So, who do you plan to vote for?
Just kidding. Don’t ask that. In case you are living in isolation, this is just a firm reminder to avoid all politics on our holidays. Don’t hint, allude, joke. Thanksgiving is a time for unity, fellow Americans! If someone took the time to cook a 15-pound turkey, basting and stuffing, glazing and carving, the least you can do is avoid topics that make your host want to crawl in their preheated oven. Here are my safe conversation ideas for the Thanksgiving Table.
As a group, our conversation felt like an open prayer for the miracles we all long to witness in this life.
1. Two truths and a lie.
Have you played this game? It’s a classic game if you have children at the table. Someone has to share two true facts about themselves, mixed in with one lie. Everyone else has to guess the lie. It’s an acceptable little time for people to laugh about hair dye disasters, crazy childhood pets or brag about cool places they’ve been and marathons they’ve run.
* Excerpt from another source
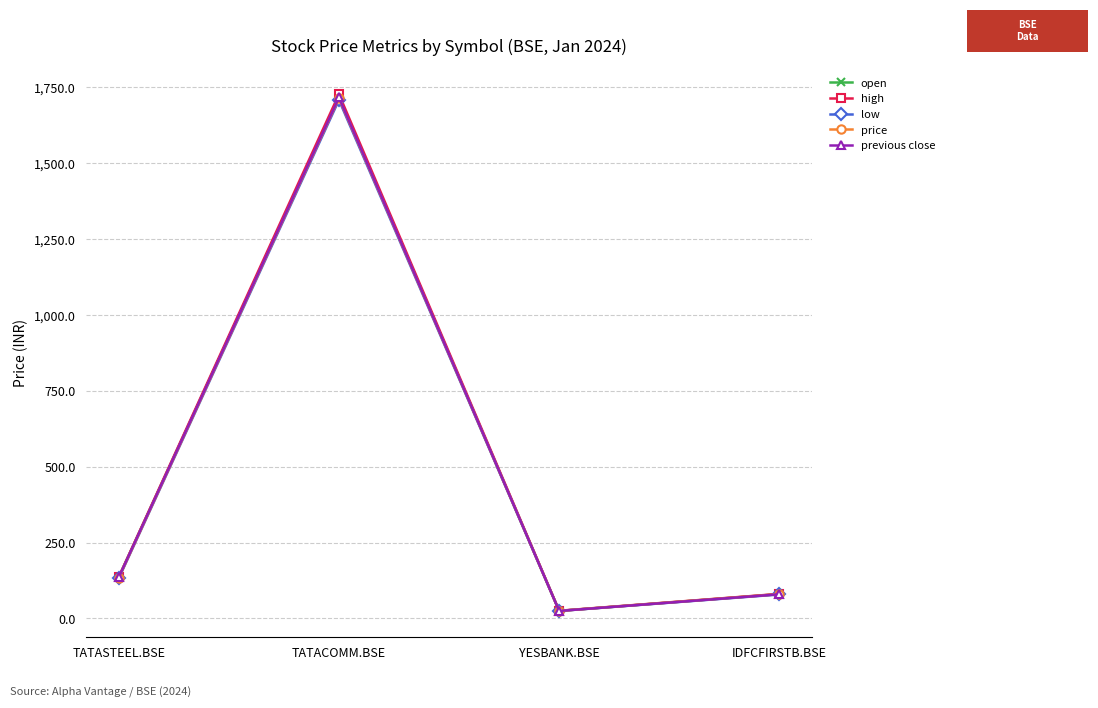

What is the difference between the open values at IDFCFIRSTB.BSE and TATACOMM.BSE?

1635.4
2. Some of my favorite ice breaker questions include…
- Best vacation you’ve ever taken?
- Worst gift (and best gift!)?
- What would you buy if you had unlimited money?
- What type of book would you write if you could?
- What was the first concert you went to?
- What is something about you that can’t be found on the internet?
- Who would you like to meet, or be interviewed by?
- What are 3 things that bring you joy?
- If you could open a store, what would you sell?
- What is your favorite Christmas tradition?
- And of course, don’t forget to ask what everyone’s thankful for!
3. One of the most intimate dinner questions came most recently with friends…
If Jesus could come back and do one miracle, what would you ask for?
Our answers revealed a sweet piece of our desires. As a group, our conversation felt like an open prayer for the miracles we all long to witness in this life.
4. My only advice on bringing up table topics…
The person to ask the question must go first! You’ve had time to prepare and think, so be the first to offer up an answer. The conversation gets better as people warm-up, so be the first to go, and let others think through their answers. I also suggest being aware of who might be uncomfortable with this format. Gently include them, without forcing them to share in front of people. Dinner shouldn’t feel like a hot seat!
It also helps to have a partner in crime. Have a few people you know will jump into the topic once it’s brought up, and be “all in” with helping you create a table-inclusive conversation. Ice breakers can be difficult to begin, but having a chatty table is worth the discomfort it takes to dive in. It sure beats a cranberry-sauce-slinging political debate!